Filed under: Military, Technology — Tags: , , , , — Nicholas @ 09:09

The Register looks at the “Tyrannos” flying jeep:

Who remembers the “Transformer TX” flying-car project, intended to equip the US Marines with a small four-seat vehicle able to drive about on the ground like a jeep, hover like a helicopter, or fly like a plane? The first team to publicly offer a contending design has now stepped forward.

That design is the “Tyrannos” from Logi Aerospace, allied with other companies and organisations including the South West Research Institute and Californian electric-vehicle firm ZAP.

The Tyrannos is nominally intended to provide Marines with the ability to leapfrog over troublesome roadside bombs, mines, and ambushes while remaining able to drive on the ground as they normally might. However, it promises to be much quieter than ordinary helicopters in use and far easier to fly and maintain.

If the Tyrannos can do all its makers claim, it really does have the potential to become the flying car for everyman.

________________________________________

> [WHAT YOU WILL DO]:
1. Answer these from the flying-jeep passage, one line each:
(a) Which military service was the "Transformer TX" project meant to equip?
(b) What company is behind the Tyrannos design?
(c) Compared with ordinary helicopters in use, how does the Tyrannos promise to sound?
2. Turn the paragraph of the flying-jeep passage that opens "The Tyrannos is nominally intended" into a short list of its main points.
3. Extend the flying-jeep passage by a few sentences, picking up after its final line.
The material that comes after the flying-jeep passage plays no part in this work.

> [PROVIDED MATERIAL]:

________________________________________

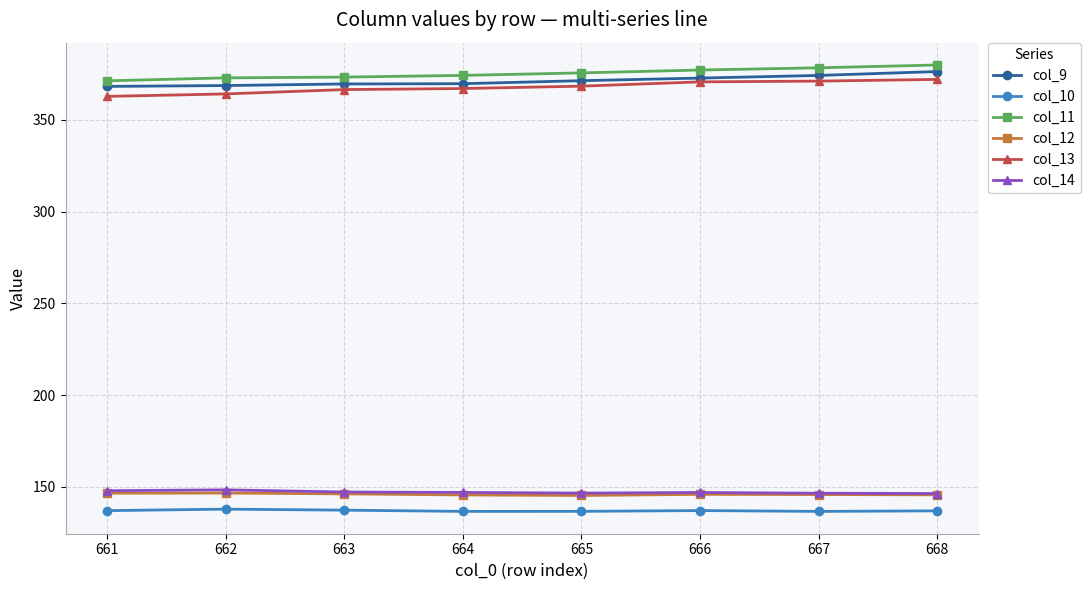

Read the col_12 value at 666.

145.9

________________________________________

> [ANSWERS TO THE EXERCISE]:
1.
(a) The US Marines.
(b) Logi Aerospace.
(c) Much quieter.

2.
- It is meant to let Marines leapfrog over roadside bombs, mines, and ambushes.
- It can still drive on the ground as usual.
- It promises to be much quieter than ordinary helicopters in use.
- It promises to be far easier to fly and maintain.

3.
That last sentence really does wrap up the situation: if it can do all that is claimed, it’ll be a fantastic new toy for the military and (eventually) lead to the flying cars we were promised forty years ago. The specs seem hopelessly optimistic, but perhaps I’m just jaded because I don’t have a flying car of my own yet . . .

Reader beware, however. The Transformer TX project is being run not by the Marines themselves but by DARPA, the Pentagon crazytech agency which won’t even touch a project unless it is extremely unlikely to succeed.

“Give us ideas that probably won’t work,” that is DARPA’s motto: and the Tyrannos team assembled their design specifically to DARPA requirements. And, let it be noted, they have yet to satisfy even DARPA’s very relaxed rules on what kind of ideas should get taxpayers’ money spent on them.